In some countries a redistribution of land as part of sound policies of agrarian reform is indispensable, in order to overcome the obstacles that an unproductive system of latifundium—condemned by the Church's social doctrine—places on the path of genuine economic development.
This is not socialism but a defense of widespread private ownership: "the law... should favor ownership, and its policy should be to induce as many as possible of the people to become owners."
Critics might claim land reform prioritizes state intervention over property rights, but Church teaching insists on balance. Private ownership is "just and legitimate if it serves useful work," but becomes "illegitimate" when it impedes others' work through speculation or exploitation. Reforms must include juridical protections for titles, economic incentives for family farms, and tax policies ensuring intergenerational continuity. Pope John Paul II, addressing Brazil's president, urged "agrarian reform implemented in accordance with the laws in force," alongside equitable resource sharing to narrow rich-poor gaps.
Vincent McNabb, O.P., interprets this through St. Thomas Aquinas: excess goods "due, by natural law, to the purpose of succoring the poor," measuring needs by Christ's simplicity—Bethlehem, not Babylon. Thus, reform extends ownership to families, fostering dignity via productive work, as in Rerum Novarum's vision.

══════

§ ABOUT THIS TASK: Extract everything in the land reform passage from "In some countries" down to "genuine economic development.", copying it word for word.

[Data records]
══════

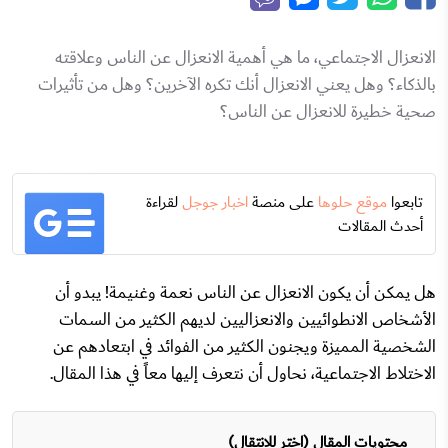
الانعزال الاجتماعي، ما هي أهمية الانعزال عن الناس وعلاقته
بالذكاء؟ وهل يعني الانعزال أنك تكره الآخرين؟ وهل من تأثيرات
صحية خطيرة للانعزال عن الناس؟
تابعوا
موقع حلوها
على منصة
اخبار جوجل
لقراءة
أحدث المقالات
هل يمكن أن يكون الانعزال عن الناس نعمة وغنيمة! يبدو أن
الأشخاص الانطوائيين والانعزاليين لديهم الكثير من السمات
الشخصية المميزة ويجنون الكثير من الفوائد في ابتعادهم عن
الاختلاط الاجتماعية، نحاول أن نتعرف إليها معاً في هذا المقال.
محتويات المقال (اختر للانتقال)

══════

§ THE COMPLETED TASK:
In some countries a redistribution of land as part of sound policies of agrarian reform is indispensable, in order to overcome the obstacles that an unproductive system of latifundium—condemned by the Church's social doctrine—places on the path of genuine economic development.